[EXTRAIT]

La prolifération du droit et l’ère des économistes

Par Jean-Gaston Moore

J’arrive d’une assemblée d’élus du Calvados, où le préfet de région nous a fait part des conclusions de son enquête sur le chômage, en présence de M. Michel d’Ornano. Il nous a décrit l’inadaptation des offres et demandes d’emplois selon les secteurs d’activités : trop de demandes pour certains, pénurie pour d’autres. En l’écoutant, je m’interrogeais : y a-t-il trop de juristes ? Si l’on en juge par les demandes paraissant dans la presse spécialisée, il est préférable d’être un juriste à la recherche d’un emploi, qu’un cadre commercial, voire un ingénieur. Encore faut-il être compétent. Une maîtrise ou même un doctorat ne suffisent pas. Les jeunes doivent se convaincre que le diplôme doit s’accompagner d’une formation pratique appropriée. Avec le temps, ils perfectionneront leur savoir et leur manière de faire. Ils acquerront la finesse d’analyse nécessaire. Le savoir juridique, comme un vin d’un cru classé, se bonifie en vieillissant. A la différence de celui reçu par l’ingénieur, il se gagne avec le temps.

[CONSIGNE 1] Traduisez en anglais cette phrase de l'extrait sur le savoir des juristes : « Le savoir juridique, comme un vin d’un cru classé, se bonifie en vieillissant. »

[ENTRÉES FOURNIES]
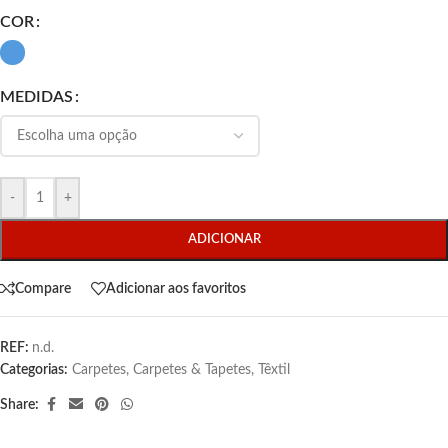
COR
MEDIDAS
-
+
ADICIONAR
Compare
Adicionar aos favoritos
REF:
n.d.
Categorias:
Carpetes
,
Carpetes & Tapetes
,
Têxtil
Share:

[CONSIGNE 2] Présentez les lignes des entrées ci-dessus sous forme de liste numérotée, en omettant les lignes vides. N'incluez pas les images dans votre réponse.

[ZONE DE RÉPONSE 1] Legal knowledge, like a wine from a classified growth, improves with age.

[ZONE DE RÉPONSE 2]
1. COR
2. MEDIDAS
3. -
4. +
5. ADICIONAR
6. Compare
7. Adicionar aos favoritos
8. REF:
9. n.d.
10. Categorias:
11. Carpetes
12. ,
13. Carpetes & Tapetes
14. ,
15. Têxtil
16. Share:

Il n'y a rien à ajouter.